Presumably the answer would be along the lines of “well that will be the colour of your face when you receive our fee note”.
There is no “talk to the chair”, we are told it is a passive reminder that the client should be front of mind in all meetings. Which I’m pretty sure is exactly what clients will be told when they ask. In an era of cost-consciousness, some may even appreciate it.
(Not defending the idea, just saying it’s not as completely crazy as your article suggests)
Sounds pretty crazy to me
What if someone sits in the chair. Is that a breach of our No Intimate Relations with Clients Policy?

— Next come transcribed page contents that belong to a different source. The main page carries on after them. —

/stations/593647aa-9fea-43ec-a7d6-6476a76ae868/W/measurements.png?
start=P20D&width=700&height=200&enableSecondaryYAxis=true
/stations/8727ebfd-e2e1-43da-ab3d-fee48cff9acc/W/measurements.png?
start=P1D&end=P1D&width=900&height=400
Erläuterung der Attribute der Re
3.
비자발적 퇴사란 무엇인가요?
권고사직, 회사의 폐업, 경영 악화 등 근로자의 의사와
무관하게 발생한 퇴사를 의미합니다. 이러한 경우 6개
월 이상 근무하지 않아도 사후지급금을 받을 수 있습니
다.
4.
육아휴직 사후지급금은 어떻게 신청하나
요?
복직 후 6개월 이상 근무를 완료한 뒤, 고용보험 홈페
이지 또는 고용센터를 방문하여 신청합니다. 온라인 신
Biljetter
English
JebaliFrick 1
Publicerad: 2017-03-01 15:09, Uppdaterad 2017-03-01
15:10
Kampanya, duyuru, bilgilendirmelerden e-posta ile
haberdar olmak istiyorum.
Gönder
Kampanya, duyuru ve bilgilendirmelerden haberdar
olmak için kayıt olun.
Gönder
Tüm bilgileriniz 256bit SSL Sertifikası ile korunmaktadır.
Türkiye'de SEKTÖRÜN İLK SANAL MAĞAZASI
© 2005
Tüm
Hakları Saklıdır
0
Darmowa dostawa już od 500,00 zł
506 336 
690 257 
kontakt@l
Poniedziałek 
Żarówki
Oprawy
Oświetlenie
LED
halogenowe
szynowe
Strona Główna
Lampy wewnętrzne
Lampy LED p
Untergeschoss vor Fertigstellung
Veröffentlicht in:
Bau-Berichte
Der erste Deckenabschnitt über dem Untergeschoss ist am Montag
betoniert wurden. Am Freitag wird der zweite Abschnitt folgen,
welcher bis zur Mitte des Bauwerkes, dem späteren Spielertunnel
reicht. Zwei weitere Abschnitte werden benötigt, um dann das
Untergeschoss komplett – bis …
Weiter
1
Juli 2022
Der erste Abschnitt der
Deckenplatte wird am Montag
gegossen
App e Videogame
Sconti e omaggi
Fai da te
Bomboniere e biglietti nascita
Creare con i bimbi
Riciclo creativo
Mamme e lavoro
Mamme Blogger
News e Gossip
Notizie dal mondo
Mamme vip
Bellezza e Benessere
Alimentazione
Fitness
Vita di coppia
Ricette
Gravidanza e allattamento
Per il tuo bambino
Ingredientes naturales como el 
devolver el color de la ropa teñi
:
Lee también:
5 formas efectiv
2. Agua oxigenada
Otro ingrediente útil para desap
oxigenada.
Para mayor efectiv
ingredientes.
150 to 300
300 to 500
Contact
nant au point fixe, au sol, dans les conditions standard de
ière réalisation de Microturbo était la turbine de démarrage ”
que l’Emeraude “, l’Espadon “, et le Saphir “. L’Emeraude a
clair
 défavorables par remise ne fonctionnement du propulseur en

This clearly does not go far enough. Presumably most of Freehills’ clients are corporate entities which cannot sit on a chair, so the chair as a “reminder” is tenuous and too confusing for young Freehills solicitors who conflate directors with their companies. Those corporate clients could be represented by, say, a chest of drawers. For all of those multi-client transactions, in each meeting room there should be two or more chairs and a variety of chest of drawers, representing each client. Edward de Bono’s different coloured hats should not be overlooked in the drive to improve solicitors’ abstract and reflective thinking. Each meeting room should have several hats of different colours for use by all during the meetings. Obviously this needs a hat stand or two in each meeting room. Freehills’ younger solicitors might benefit from having replicas of Harry Potter’s Mirror of Erised to warn them of getting what they seek (horrendously detailed mutually applicable but badly drafted indemnities), so I would expect each meeting room to be complemented by a free-standing full length mirror which can be manoeuvred behind a client and face the lawyer. In case clients, or representatives of corporate clients, feel they are in a Woollahra antique dealer’s shop, visitors to the meetin rooms could be lent iPods for audio tours of their meeting room, explaining the significance of each item of furniture or hat.
… just don’t sniff the chair …
Cicero – please email us at news@firmspy.com.
Slow news day at Firm Spy? Why is a story from September 2010 being re-published?
I have a strange sense of deja vu. Wasn’t this, or a simlar article published by Firm Spy last year?
Yes, sorry guys- a few too many volts last night! We’ll have new “features” up soon.